Ten years worth of patient exams in our clinic before AREDS demonstrated the beneficial effect of a 60-100mg daily dose of zinc on ARMD clinic patients. A new patient to the clinic would come in and be put on 60-100mg of zinc per day. Some would forget and only take one tablet of 40mg/day (40mg zinc tablets were available at that time). They would be back with increasing subretinal fluid within 2 years (this is pre anti vegf drug era). If they would boost the dose to 80mg/day, then it would settle down and the vision would recover.
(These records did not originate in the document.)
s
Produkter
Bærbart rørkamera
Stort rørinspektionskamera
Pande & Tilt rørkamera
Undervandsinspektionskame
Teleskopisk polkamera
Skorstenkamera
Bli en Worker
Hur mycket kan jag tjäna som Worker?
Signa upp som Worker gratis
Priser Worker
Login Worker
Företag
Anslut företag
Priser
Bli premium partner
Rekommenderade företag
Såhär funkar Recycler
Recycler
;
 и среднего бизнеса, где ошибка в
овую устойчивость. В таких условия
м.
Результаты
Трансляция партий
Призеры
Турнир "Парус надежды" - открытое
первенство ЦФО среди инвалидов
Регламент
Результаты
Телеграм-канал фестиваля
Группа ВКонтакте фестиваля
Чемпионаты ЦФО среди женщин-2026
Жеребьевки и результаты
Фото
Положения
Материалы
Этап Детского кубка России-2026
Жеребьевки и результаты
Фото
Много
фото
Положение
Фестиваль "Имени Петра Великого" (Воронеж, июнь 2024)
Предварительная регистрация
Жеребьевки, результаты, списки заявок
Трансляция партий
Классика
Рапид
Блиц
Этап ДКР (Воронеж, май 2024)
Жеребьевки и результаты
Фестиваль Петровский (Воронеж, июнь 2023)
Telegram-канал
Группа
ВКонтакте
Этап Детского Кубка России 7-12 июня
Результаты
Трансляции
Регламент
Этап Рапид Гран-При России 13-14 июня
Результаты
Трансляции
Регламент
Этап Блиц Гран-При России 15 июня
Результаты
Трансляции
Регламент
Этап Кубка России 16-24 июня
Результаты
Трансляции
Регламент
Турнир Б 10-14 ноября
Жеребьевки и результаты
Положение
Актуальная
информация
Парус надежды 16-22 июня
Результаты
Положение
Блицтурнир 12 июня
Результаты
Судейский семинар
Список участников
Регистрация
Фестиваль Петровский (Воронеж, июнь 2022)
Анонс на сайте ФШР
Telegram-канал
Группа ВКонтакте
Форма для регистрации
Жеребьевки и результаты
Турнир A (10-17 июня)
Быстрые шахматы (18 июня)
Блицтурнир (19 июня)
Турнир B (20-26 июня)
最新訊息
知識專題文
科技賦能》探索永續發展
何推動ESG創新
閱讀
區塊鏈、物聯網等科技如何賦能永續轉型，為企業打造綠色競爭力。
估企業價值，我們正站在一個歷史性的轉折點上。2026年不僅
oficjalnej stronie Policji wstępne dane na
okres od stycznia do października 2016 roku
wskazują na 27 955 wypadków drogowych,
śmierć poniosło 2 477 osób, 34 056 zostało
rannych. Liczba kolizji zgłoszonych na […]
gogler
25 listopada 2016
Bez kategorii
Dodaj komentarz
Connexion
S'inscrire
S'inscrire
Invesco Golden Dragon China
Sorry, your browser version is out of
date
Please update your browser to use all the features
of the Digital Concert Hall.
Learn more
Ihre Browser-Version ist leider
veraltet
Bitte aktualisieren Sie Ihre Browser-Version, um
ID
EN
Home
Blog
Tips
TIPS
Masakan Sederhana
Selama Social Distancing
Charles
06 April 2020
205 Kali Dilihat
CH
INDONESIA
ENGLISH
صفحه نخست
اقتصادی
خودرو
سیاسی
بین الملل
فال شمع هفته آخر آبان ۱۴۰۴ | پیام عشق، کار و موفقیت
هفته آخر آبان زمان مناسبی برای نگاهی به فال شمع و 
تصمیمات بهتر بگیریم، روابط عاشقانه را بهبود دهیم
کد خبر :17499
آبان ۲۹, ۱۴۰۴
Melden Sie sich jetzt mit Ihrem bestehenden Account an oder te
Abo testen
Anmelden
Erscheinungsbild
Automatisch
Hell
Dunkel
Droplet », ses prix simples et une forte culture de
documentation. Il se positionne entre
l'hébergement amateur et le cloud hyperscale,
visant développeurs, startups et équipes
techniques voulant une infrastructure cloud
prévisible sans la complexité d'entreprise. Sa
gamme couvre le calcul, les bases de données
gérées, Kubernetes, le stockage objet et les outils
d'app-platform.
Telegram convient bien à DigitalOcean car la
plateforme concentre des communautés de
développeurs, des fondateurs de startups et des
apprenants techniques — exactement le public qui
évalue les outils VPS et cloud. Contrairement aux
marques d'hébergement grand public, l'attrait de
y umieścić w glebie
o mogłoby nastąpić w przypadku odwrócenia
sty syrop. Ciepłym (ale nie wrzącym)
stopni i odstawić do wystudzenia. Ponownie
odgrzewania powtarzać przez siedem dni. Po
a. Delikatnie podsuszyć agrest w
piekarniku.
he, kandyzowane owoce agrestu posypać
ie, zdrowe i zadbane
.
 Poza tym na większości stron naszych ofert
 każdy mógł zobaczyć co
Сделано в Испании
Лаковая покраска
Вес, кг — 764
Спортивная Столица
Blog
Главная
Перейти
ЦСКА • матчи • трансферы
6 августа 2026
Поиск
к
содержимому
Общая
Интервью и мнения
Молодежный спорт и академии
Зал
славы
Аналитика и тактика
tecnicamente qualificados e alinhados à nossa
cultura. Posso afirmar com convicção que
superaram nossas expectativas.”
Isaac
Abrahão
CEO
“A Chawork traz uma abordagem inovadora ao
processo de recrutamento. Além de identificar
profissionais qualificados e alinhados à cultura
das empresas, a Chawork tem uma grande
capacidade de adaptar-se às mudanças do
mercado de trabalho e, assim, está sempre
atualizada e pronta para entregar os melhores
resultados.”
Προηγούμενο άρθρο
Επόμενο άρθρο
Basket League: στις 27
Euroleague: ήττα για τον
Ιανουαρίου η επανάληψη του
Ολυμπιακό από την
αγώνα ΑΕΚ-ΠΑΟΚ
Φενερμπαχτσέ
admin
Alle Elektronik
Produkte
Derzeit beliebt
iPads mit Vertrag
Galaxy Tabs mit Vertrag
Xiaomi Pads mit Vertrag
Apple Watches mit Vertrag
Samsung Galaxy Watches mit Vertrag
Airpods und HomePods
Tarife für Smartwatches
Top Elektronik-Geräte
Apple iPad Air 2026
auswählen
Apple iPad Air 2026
Fast forward to today. The new AREDS2 formula establishes the correct zinc level and this is now considered the standard of care. However, it is interesting to go to the grocery store and look at the labels on vitamins advertising “eye vitamins” and its benefits. The only brand that actually followed the AREDS2 formula is “Preservision AREDS2” as it was the formula used in the study. All of the others I have seen have “AREDS2” on the label, but not the right amounts. This is like advertising that you make “chocolate cake” but only put a pinch of chocolate in the mix to save money. Many patients try to comply with our advice, only to be thwarted at the grocery store by unclear and deceptive labeling. We need to make sure they understand how to buy the vitamins that will actually give them the benefit they seek and deserve.